Nikkah (Wedding contract): All of the actions mentioned as impermissible during the engagement phase (above), only become permissible once the nikkah (contract) is concluded. The consummation can take place right after the nikkah, at which time all of the responsibilities of providing for the wife become the responsibility of the husband. Alternatively, the consummation can also be delayed until a later time after the nikkah.
The Nikkah process itself includes the following are the essential components:
The Wali (Guardian): The bride requires a Wali (legal guardian) to be a part of the nikkah. This may be her father, uncle, brother or any such elder. The wali should also undertake the responsibility of examining the qualities of the potential husband to ensure he is a good match. If a Muslim man is marrying a Christian orJewish woman, the woman is required to have a wali from her particular religious faith, and a Muslim cannot be the guardian of a non-Muslim woman, just as a non-Muslim man cannot be the guardian of a Muslim woman. A convert sister should also have a wali, which can be a trustworthy member of her community or family who ensures that her rights are respected and upheld throughout the process.
Witnesses: At least two witnesses are required for the marriage. Although not required, witnesses often consist of one from the groom’s side and one from the bride’s side. In addition to having the quality of trustworthiness, it is a wise practice to choose witnesses that may serve as arbitrators for the couple in the case of conflict or dispute.
The Mahr: The Mahr is a cash or other non-monetary gift by the groom to the bride and intended as a symbol of commitment and acceptance of the responsibilities of marriage; it can be paid at the time of the wedding or delayed, but is an agreement which must be honoured and it is recommended that it be specified within the marriage contract. The mahr is exclusively owned by the bride to utilize however she chooses. It is also important to note that the mahr amount does not have to be extravagant, and in fact the lower the mahr, the more theBarakah (blessings) in the wedding. While the giving of gifts is encouraged, and a beautiful practice which helps build a loving relationship, part of the wisdom behind a modest mahr is the idea that a marriage should never be motivated by a love of wealth for its own sake. The mahr is also never intended to be a roadblock that prevents the young or less-wealthy from being able to marry.

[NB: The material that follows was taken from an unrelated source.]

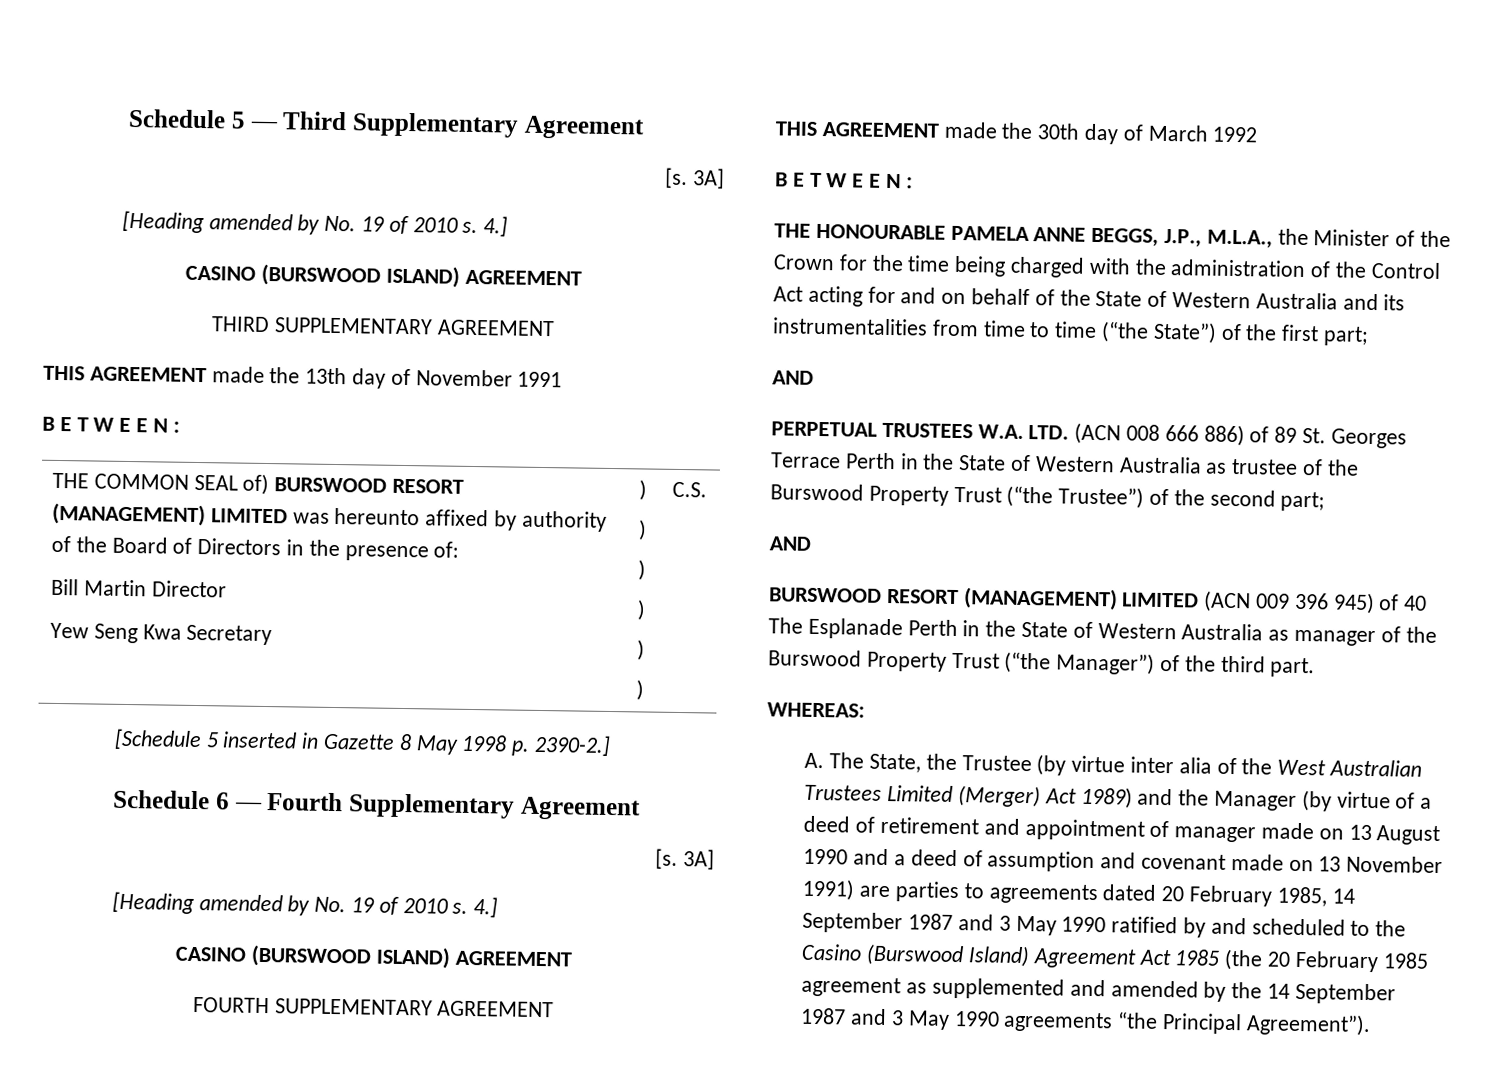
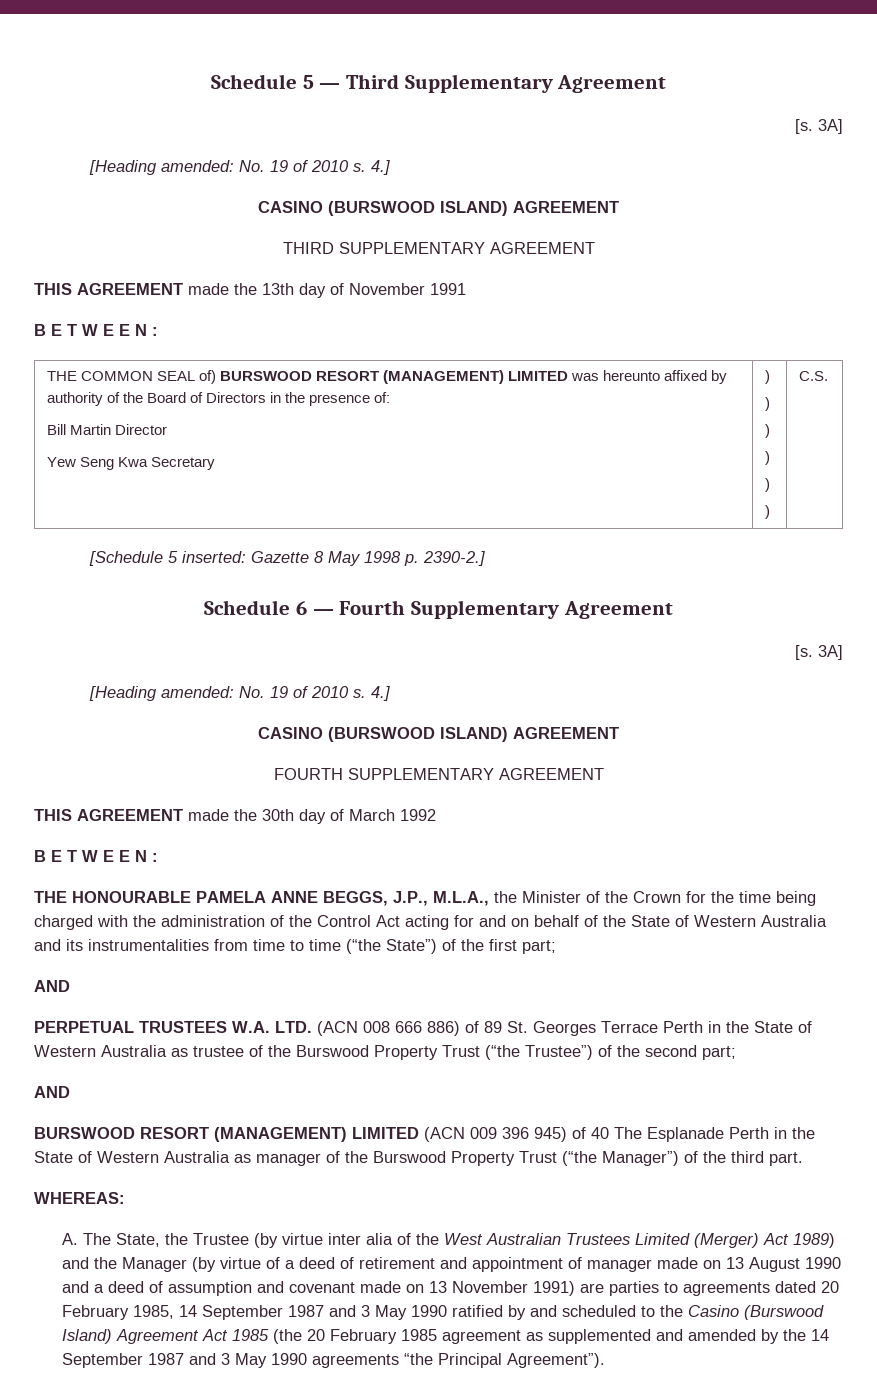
[208,213,321,235] amended by -> [160,160,234,172] amended:
[222,731,320,749] inserted in -> [181,551,246,563] inserted:
[198,894,311,916] amended by -> [160,686,234,698] amended:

The contract: It is highly recommended for the marriage contract to be written. While the contract can include additional stipulations, at a minimum, the contract needs to include the names of the groom, bride, and witnesses, and it is strongly recommended that it includes the details of the mahr. The marriage contract is not valid without the consent of the bride.
Acceptance: As a part of the nikkah process, the Wali should make a verbal proposal to the groom (Ijaab). Upon hearing the proposal, the groom is required to voice his acceptance verbally (Qabool) which must be voiced using definitive language. Regarding the language to be used, the strongest opinion is that ijaab and qabool can be in the parties’ primary spoken language such as English, just as long as both parties consent to doing so and the groom utilizes definitive language.
Declaration (‘ilan) and wedding feast (Walima): A declaration (‘ilan) which publicly shares the fact that the marriage has officially occurred is a required part of the process. It is highly encouraged for the announcement to take place as a part of a Walima. The walima can be hosted at the time of the nikkah or at the time of the consummation. It consists of a meal that people from the bride and groom’s community are invited to share and enjoy as guests. As is the case with the mahr, the walima can also be simple and is never intended to be a roadblock that prevents the young or less-wealthy from being able to marry.